If you run the same Yellowbrick code in the command line, you won't get a plot without the call to show(). You can also explicitly pass show=False to a Visualizer to ensure the plot isn't shown (note that the plot may still show inside a Jupyter notebook where inline is turned on):

model = KMeans(
    init='k-means++', 
    max_iter=10000, 
    n_init=10
)
viz = KElbowVisualizer(model, k=(4,12), show=False)
viz.fit(X)
print(viz.elbow_value_)

It appears you can circumvent plotting in a Jupyter notebook if that solution is more appropriate to you.

Thanks again for being Yellowbrick users!

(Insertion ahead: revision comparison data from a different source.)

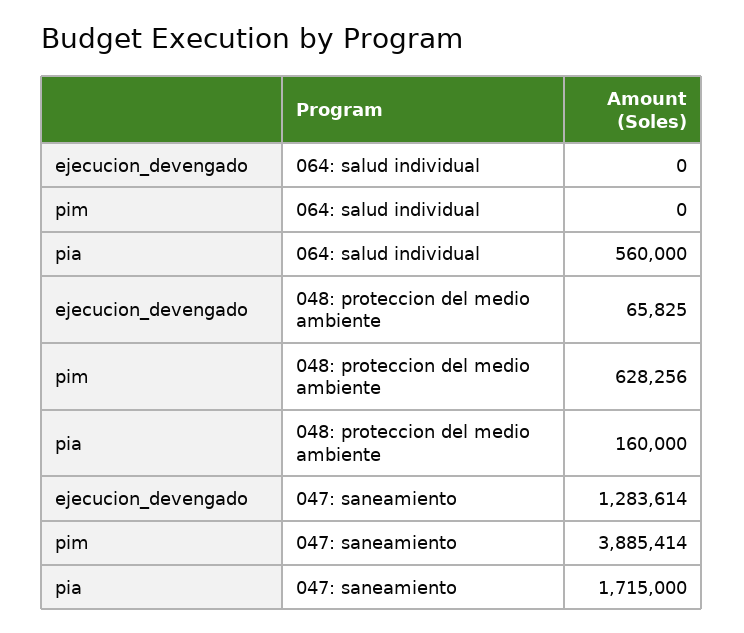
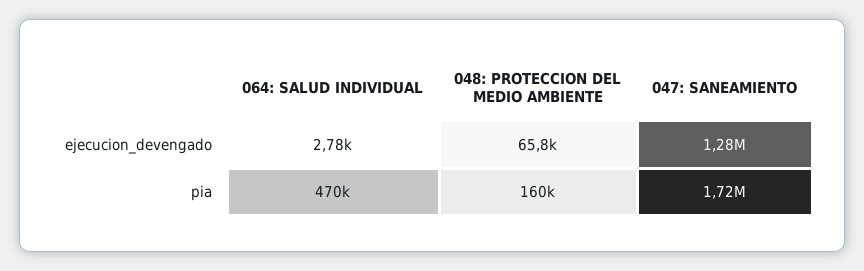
  {
    "ejecucion_devengado": {
-     "064: salud individual": 0,
+     "064: salud individual": 2780,
      "048: proteccion del medio ambiente": 65825,
      "047: saneamiento": 1283614
    },
-   "pim": {
-     "064: salud individual": 0,
-     "048: proteccion del medio ambiente": 628256,
-     "047: saneamiento": 3885414
-   },
    "pia": {
-     "064: salud individual": 560000,
+     "064: salud individual": 470000,
      "048: proteccion del medio ambiente": 160000,
      "047: saneamiento": 1715000
    }
  }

Thank you for your answer Adding

plt.close("all")

at the end of code cell worked for me in jupyter notebook

jhgrey-su commented 3 years ago

Hey @rebeccabilbro I do not think I am using scientific mode. I could be mistaken, but it might only be a professional feature with pycharm. Below is the code I am trying to run but, when the function is called, I am getting a plot displayed. I did add the plt.close("all") call and that did seem to help but I still saw 3 pop-up windows come up before they were closed on its own. Thanks so much again.

def optimal_k(self):    
    self.optimal = pd.DataFrame(columns=["Metric", "Elbow at k="])
    for m in ["silhouette", "distortion", "calinski-harabasz"]:
        plot= kelbow_visualizer(model=KMeans(), X = file_scaled, k=11, metric=m, show=False)     
        k_value = plot.elbow_value_     
        new_row = {"Metric": m, "Elbow at k=": k_value}     
        self.optimal = self.optimal.append(new_row, ignore_index=True)     
    return self.optimal
bbengfort commented 3 years ago

@jhgrey-su glad that you figured it out!